• Text for analysis

Content starts

# milled a spalted sugar maple



## daugher12 (Dec 23, 2012)

I milled this spalted sugar maple this weekend. I've got 7 more logs to go. I also managed to get a nice feather crotch chunk.

[attachment=15092]
[attachment=15093]
[attachment=15094]
[attachment=15095]
[attachment=15096]
[attachment=15097]


----------



## Mike1950 (Dec 23, 2012)

VERY nice wood.


----------



## davduckman2010 (Dec 24, 2012)

beutiful stuff john its rough haveing all this ugly maple up our way. got to use what the good lord planted by ya :rotflmao3::rotflmao3: duck


----------



## myingling (Dec 24, 2012)

Thats great lookin wood


----------



## cabomhn (Dec 24, 2012)

That first crotch shot is sweet. Very nice wood.


----------



## rtriplett (Dec 24, 2012)

Beautiful. any chance this will wander over into the 'for sale' area?
Robert


----------



## woodtickgreg (Dec 24, 2012)

I love it when I open up a log and find something like that inside. Great looking wood.  Nice score.


----------



## Kevin (Dec 24, 2012)

Nice nice nice. It's a privilege to be a sawyer ain't it.


----------



## daugher12 (Dec 25, 2012)

Kevin said:


> Nice nice nice. It's a privilege to be a sawyer ain't it.



It's a blast Kevin! It's like Christmas every time you open a log. I could only imagine opening some of those FBE you have. That would be so much fun.


----------

Content ends

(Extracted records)
Content starts

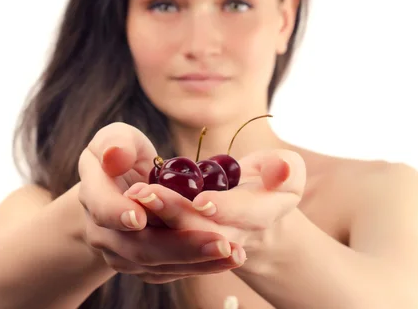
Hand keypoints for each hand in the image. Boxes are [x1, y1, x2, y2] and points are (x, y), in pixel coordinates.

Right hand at [77, 122, 245, 283]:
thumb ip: (116, 142)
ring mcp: (121, 253)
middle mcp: (102, 231)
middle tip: (219, 243)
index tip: (140, 217)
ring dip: (197, 262)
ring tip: (234, 254)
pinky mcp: (141, 265)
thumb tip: (114, 155)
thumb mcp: (119, 138)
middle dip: (180, 247)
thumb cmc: (124, 154)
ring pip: (156, 265)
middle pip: (138, 247)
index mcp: (93, 194)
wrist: (119, 187)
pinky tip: (227, 260)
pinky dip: (200, 266)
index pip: (103, 210)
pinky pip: (169, 271)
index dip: (118, 214)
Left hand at [125, 149, 305, 249]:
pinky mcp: (189, 249)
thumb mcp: (288, 170)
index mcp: (267, 214)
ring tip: (135, 194)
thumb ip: (283, 168)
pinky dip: (148, 228)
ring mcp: (212, 246)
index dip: (226, 209)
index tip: (201, 200)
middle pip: (205, 232)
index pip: (247, 216)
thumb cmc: (274, 181)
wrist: (256, 216)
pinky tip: (130, 205)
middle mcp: (239, 238)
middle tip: (145, 191)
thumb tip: (281, 170)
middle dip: (175, 212)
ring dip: (156, 220)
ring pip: (181, 241)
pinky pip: (167, 246)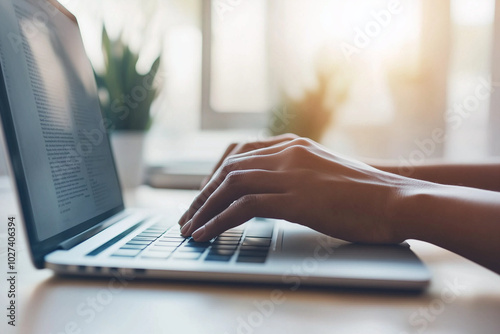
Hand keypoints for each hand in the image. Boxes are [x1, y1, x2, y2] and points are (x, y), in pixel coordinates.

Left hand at [178, 136, 413, 243]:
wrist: (398, 199)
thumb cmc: (366, 194)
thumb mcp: (325, 174)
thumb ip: (297, 174)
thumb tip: (274, 191)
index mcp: (293, 145)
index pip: (239, 153)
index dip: (215, 175)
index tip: (203, 195)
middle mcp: (288, 154)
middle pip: (229, 169)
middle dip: (203, 194)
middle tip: (188, 215)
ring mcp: (291, 174)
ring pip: (231, 185)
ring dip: (205, 208)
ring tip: (190, 228)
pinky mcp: (295, 199)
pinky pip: (244, 207)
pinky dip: (219, 221)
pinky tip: (207, 234)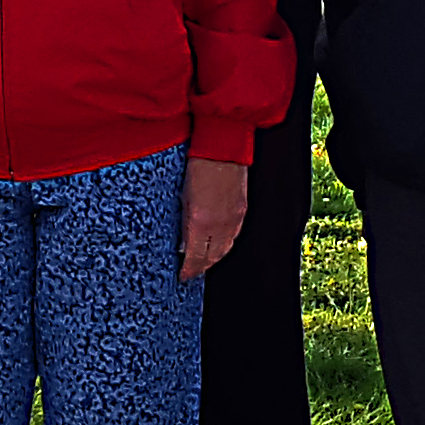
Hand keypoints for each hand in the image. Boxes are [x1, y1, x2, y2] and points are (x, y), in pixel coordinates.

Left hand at [180, 157, 248, 280]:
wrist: (222, 148)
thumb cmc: (198, 166)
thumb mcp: (183, 197)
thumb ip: (184, 223)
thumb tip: (183, 243)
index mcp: (201, 222)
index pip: (195, 257)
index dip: (189, 270)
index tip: (183, 276)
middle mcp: (220, 225)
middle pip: (212, 258)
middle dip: (201, 268)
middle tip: (191, 272)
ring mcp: (233, 219)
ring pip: (225, 249)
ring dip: (213, 259)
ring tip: (203, 263)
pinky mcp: (241, 211)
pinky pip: (233, 236)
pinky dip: (224, 245)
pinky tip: (217, 245)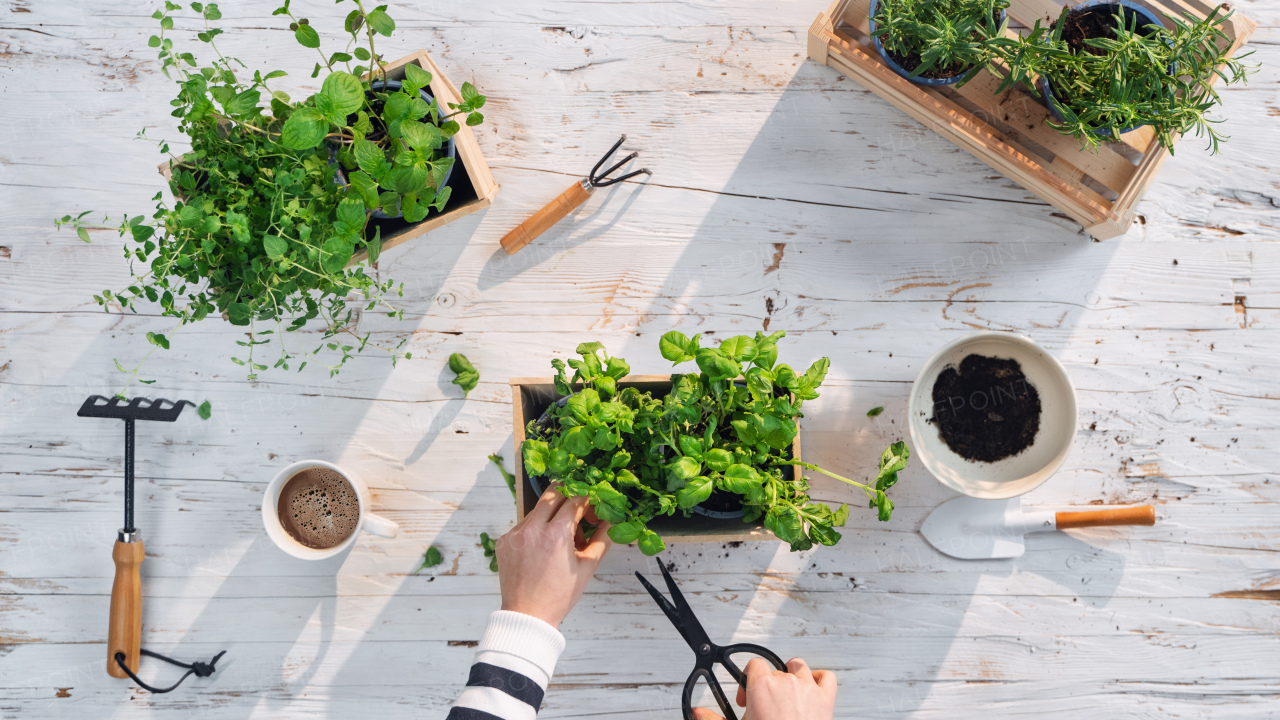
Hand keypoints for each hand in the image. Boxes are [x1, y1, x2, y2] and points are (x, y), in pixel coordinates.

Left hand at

Content ends

Please translate this sentence from the thread about milling spalted sugar maple into Spanish: "I love it when I open up a log and find something like that inside." These items come from a different source than the thread.

• The completed task
Me encanta cuando abro un tronco y encuentro algo así adentro.